At a time when leaders at city hall are talking about cutting social programs, arts funding and environmental initiatives to save money, a comprehensive report prepared by a coalition of Toronto region’s leading minds is calling for the opposite.

The GTA should develop a “regional strategy to reduce and divert commercial waste,” expand conservation programs and improve storm water and flood risk management, according to a report by the Greater Toronto CivicAction Alliance, formerly the Toronto City Summit Alliance.

Among the other recommendations in the report, released this morning and entitled “Breaking Boundaries: Time to Think and Act Like a Region,” governments must: work better to attract and settle immigrants; do more to help those living in poverty find work; invest in community revitalization; and help entrepreneurs get the help they need.

Many of the recommendations come in stark contrast to the cost-cutting scenarios being debated at city hall over the past two weeks as part of the core service review debate.

Recommendations included in the KPMG review include: scaling back recycling, which is more expensive; reducing community grants; and ending programs to assist entrepreneurs.
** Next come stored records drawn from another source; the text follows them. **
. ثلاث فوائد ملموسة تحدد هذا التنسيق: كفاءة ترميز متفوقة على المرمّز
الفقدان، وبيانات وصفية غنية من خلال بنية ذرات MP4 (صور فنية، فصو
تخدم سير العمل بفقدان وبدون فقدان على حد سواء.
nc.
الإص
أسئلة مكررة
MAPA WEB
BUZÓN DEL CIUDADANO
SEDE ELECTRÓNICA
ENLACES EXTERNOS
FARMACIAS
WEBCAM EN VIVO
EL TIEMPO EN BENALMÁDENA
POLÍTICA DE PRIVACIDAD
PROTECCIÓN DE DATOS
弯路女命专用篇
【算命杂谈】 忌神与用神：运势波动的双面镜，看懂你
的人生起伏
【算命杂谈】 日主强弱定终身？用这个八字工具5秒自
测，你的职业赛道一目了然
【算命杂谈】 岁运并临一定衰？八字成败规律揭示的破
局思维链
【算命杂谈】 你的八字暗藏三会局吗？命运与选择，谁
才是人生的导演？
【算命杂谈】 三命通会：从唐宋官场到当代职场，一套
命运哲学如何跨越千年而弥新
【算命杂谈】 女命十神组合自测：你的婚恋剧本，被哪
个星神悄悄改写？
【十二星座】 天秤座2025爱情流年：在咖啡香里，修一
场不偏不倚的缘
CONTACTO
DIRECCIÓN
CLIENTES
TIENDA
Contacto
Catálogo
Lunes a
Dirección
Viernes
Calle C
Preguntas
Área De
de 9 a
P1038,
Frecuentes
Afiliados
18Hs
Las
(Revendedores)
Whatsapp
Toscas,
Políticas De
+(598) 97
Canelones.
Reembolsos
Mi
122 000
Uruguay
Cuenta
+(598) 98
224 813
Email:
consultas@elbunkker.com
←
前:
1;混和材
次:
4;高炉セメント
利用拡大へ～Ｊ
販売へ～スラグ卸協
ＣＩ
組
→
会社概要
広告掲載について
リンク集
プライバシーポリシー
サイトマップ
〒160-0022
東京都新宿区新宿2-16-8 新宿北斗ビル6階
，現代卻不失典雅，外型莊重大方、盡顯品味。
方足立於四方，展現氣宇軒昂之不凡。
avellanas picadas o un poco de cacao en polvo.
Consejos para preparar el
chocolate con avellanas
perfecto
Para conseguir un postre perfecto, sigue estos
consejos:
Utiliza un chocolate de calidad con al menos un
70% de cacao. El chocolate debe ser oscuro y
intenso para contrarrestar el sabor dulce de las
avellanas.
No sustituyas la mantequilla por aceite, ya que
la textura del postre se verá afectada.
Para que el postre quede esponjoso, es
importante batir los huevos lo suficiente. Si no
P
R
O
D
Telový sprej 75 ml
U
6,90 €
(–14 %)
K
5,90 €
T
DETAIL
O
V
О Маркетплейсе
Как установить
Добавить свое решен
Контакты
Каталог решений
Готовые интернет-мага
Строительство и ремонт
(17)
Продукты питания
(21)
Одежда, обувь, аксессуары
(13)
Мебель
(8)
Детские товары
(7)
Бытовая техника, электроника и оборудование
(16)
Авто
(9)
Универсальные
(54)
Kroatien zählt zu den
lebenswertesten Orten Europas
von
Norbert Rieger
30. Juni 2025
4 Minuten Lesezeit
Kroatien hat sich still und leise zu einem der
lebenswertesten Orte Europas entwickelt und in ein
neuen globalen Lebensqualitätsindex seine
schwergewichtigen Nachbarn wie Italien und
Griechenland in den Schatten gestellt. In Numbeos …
Last week, councilor Giorgio Mammoliti — Mayor Rob Ford’s ‘quarterback’ — suggested Toronto stop funding all immigrant and refugee settlement programs.

But John Tory, who chairs the CivicAction board, said his group’s findings are not totally at odds with the desire for cutting costs. A lot of the report talks about better coordination with other levels of government and stakeholders to manage issues with more efficiency, rather than have five different groups doing the same thing.

“I think what’s taken over at city hall is political theatre. It appears there are only two choices: do away with funding or keep it exactly the same. And I think that’s false — there’s a middle ground,” said Tory. “Politics and the political process sometimes make it very difficult to have those discussions, and I say that regretfully. It shouldn’t be a choice between no arts funding and leaving it the exact same.”

This is especially true concerning housing, jobs and poverty strategies, he said, but it’s also relevant from an economic development side.

For example, one of the report’s key recommendations is to develop a regional business brand. That way, one entity could travel abroad to promote Toronto, Pickering, Markham, etc., which would be more effective and it would save money, said Tory.

The CivicAction report was put together after a year of consultations and feedback from a February summit, where 1,000 business, political, academic and community leaders spent two days brainstorming about issues impacting the Toronto region.

The final report highlights 10 areas: the Economy; Jobs and Income; Transportation; Immigration; Diversity; Environment; Housing; Neighbourhoods; Arts and Culture; and the Pan Am Games. Tory said CivicAction will be focusing its efforts on the first four, working to bring municipal leaders together and injecting politically unpopular but practical solutions — like road tolls or parking surcharges to pay for transit expansion — to the challenges.